WORK REQUIRED
All that is needed is each line of the entries holding the word "left", copied as it stands.

Saved data entries
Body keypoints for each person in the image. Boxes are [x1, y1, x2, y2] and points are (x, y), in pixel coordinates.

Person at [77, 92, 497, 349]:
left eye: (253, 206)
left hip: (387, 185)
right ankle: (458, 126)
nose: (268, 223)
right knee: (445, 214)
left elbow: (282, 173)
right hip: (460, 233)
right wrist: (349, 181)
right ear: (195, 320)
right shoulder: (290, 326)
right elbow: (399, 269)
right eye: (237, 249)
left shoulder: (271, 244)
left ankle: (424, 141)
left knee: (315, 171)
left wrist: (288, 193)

EXERCISE RESULT
left eye: (253, 206)
left hip: (387, 185)
left elbow: (282, 173)
left shoulder: (271, 244)
left ankle: (424, 141)
left knee: (315, 171)
left wrist: (288, 193)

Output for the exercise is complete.